- [What you have to do] Render the records below as a JSON list of strings, one string per line with blank lines left out, covering only the stretch from the start of the records through the line that contains "Q0 = qSketchRegion(id". Omit the pictures from your answer.

Rows from the dataset:
################
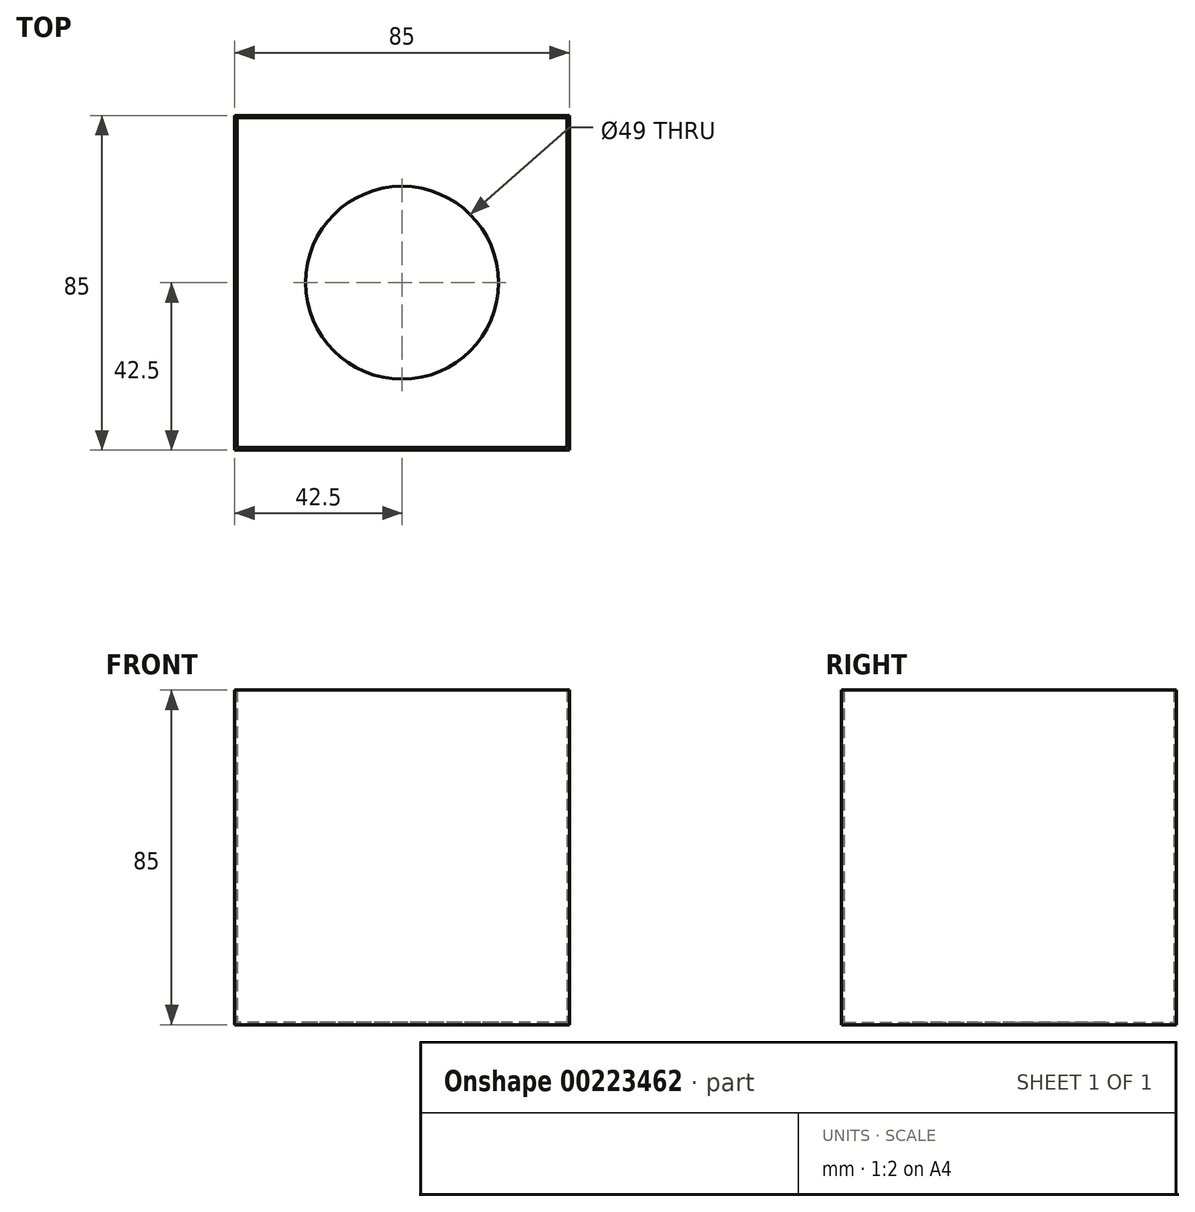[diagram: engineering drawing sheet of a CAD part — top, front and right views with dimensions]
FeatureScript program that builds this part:
annotation { "Feature Type Name" : "Feature", "Feature Type Description" : "" }
export const myFeature = defineFeature(function(context is Context, id is Id, definition is map)
    precondition{}
    {
        {
            var Q0;
            Q0=qCreatedBy(makeId("Top.planeOp"),FACE);
            var sketch = newSketch(context, id + "F0", { "sketchPlane" : qUnion([Q0])});
            skLineSegment(sketch, "E0.bottom", {"start": v(42.5, -42.5) * mm, "end": v(-42.5, -42.5) * mm});
            skLineSegment(sketch, "E0.top", {"start": v(42.5, 42.5) * mm, "end": v(-42.5, 42.5) * mm});
            skLineSegment(sketch, "E0.left", {"start": v(42.5, -42.5) * mm, "end": v(42.5, 42.5) * mm});
            skLineSegment(sketch, "E0.right", {"start": v(-42.5, -42.5) * mm, "end": v(-42.5, 42.5) * mm});
            skPoint(sketch, "E0.middle", {"position": v(0, 0) * mm});
            skSolve(sketch);
        }
        {
            var Q0;
            Q0=makeQuery(id+"F0.imprint","IMPRINT",FACE,{"disambiguationData":[TD([[makeQuery(id+"F0.imprint","IMPRINT",EDGE,{"derivedFrom":sQuery(id+"F0.wireOp",EDGE,"E0.bottom")}),-1.0]])]});
            extrude(context, id + "F1", {"entities" : qUnion([Q0]), "depth" : 85 * mm});
        }
        {
            var Q0;
            Q0=makeQuery(id+"F1.opExtrude","CAP_FACE",FACE,{"disambiguationData":[OSD([sQuery(id+"F0.wireOp",EDGE,"E0.bottom"),sQuery(id+"F0.wireOp",EDGE,"E0.top"),sQuery(id+"F0.wireOp",EDGE,"E0.left"),sQuery(id+"F0.wireOp",EDGE,"E0.right")])],"isStart":false});
            shell(context, id + "F2", {"entities" : qUnion([Q0]), "thickness" : 0.6 * mm});
        }
        {
            var Q0;
            Q0=qCreatedBy(makeId("Top.planeOp"),FACE);
            var sketch = newSketch(context, id + "F3", { "sketchPlane" : qUnion([Q0])});
            skCircle(sketch, "E1", {"center": v(0, 0) * mm, "radius": 24.5 * mm});
            skSolve(sketch);
        }
        {
            var Q0;
            Q0 = qSketchRegion(id + "F3", true);
            extrude(context, id + "F4", {"entities" : qUnion([Q0]), "operationType" : NewBodyOperationType.REMOVE, "depth" : 25 * mm});
        }
    });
################
- [Expected answer]
[
  "[diagram: engineering drawing sheet of a CAD part — top, front and right views with dimensions]",
  "FeatureScript program that builds this part:",
  "annotation { \"Feature Type Name\" : \"Feature\", \"Feature Type Description\" : \"\" }",
  "export const myFeature = defineFeature(function(context is Context, id is Id, definition is map)",
  "    precondition{}",
  "    {",
  "        {",
  "            var Q0;",
  "            Q0=qCreatedBy(makeId(\"Top.planeOp\"),FACE);",
  "            var sketch = newSketch(context, id + \"F0\", { \"sketchPlane\" : qUnion([Q0])});",
  "            skLineSegment(sketch, \"E0.bottom\", {\"start\": v(42.5, -42.5) * mm, \"end\": v(-42.5, -42.5) * mm});",
  "            skLineSegment(sketch, \"E0.top\", {\"start\": v(42.5, 42.5) * mm, \"end\": v(-42.5, 42.5) * mm});",
  "            skLineSegment(sketch, \"E0.left\", {\"start\": v(42.5, -42.5) * mm, \"end\": v(42.5, 42.5) * mm});",
  "            skLineSegment(sketch, \"E0.right\", {\"start\": v(-42.5, -42.5) * mm, \"end\": v(-42.5, 42.5) * mm});",
  "            skPoint(sketch, \"E0.middle\", {\"position\": v(0, 0) * mm});",
  "            skSolve(sketch);",
  "        }",
  "        {",
  "            var Q0;",
  "            Q0=makeQuery(id+\"F0.imprint\",\"IMPRINT\",FACE,{\"disambiguationData\":[TD([[makeQuery(id+\"F0.imprint\",\"IMPRINT\",EDGE,{\"derivedFrom\":sQuery(id+\"F0.wireOp\",EDGE,\"E0.bottom\")}),-1.0]])]});",
  "            extrude(context, id + \"F1\", {\"entities\" : qUnion([Q0]), \"depth\" : 85 * mm});",
  "        }",
  "        {",
  "            var Q0;",
  "            Q0=makeQuery(id+\"F1.opExtrude\",\"CAP_FACE\",FACE,{\"disambiguationData\":[OSD([sQuery(id+\"F0.wireOp\",EDGE,\"E0.bottom\"),sQuery(id+\"F0.wireOp\",EDGE,\"E0.top\"),sQuery(id+\"F0.wireOp\",EDGE,\"E0.left\"),sQuery(id+\"F0.wireOp\",EDGE,\"E0.right\")])],\"isStart\":false});",
  "            shell(context, id + \"F2\", {\"entities\" : qUnion([Q0]), \"thickness\" : 0.6 * mm});",
  "        }",
  "        {",
  "            var Q0;",
  "            Q0=qCreatedBy(makeId(\"Top.planeOp\"),FACE);",
  "            var sketch = newSketch(context, id + \"F3\", { \"sketchPlane\" : qUnion([Q0])});",
  "            skCircle(sketch, \"E1\", {\"center\": v(0, 0) * mm, \"radius\": 24.5 * mm});",
  "            skSolve(sketch);",
  "        }",
  "        {",
  "            var Q0;",
  "            Q0 = qSketchRegion(id + \"F3\", true);"
]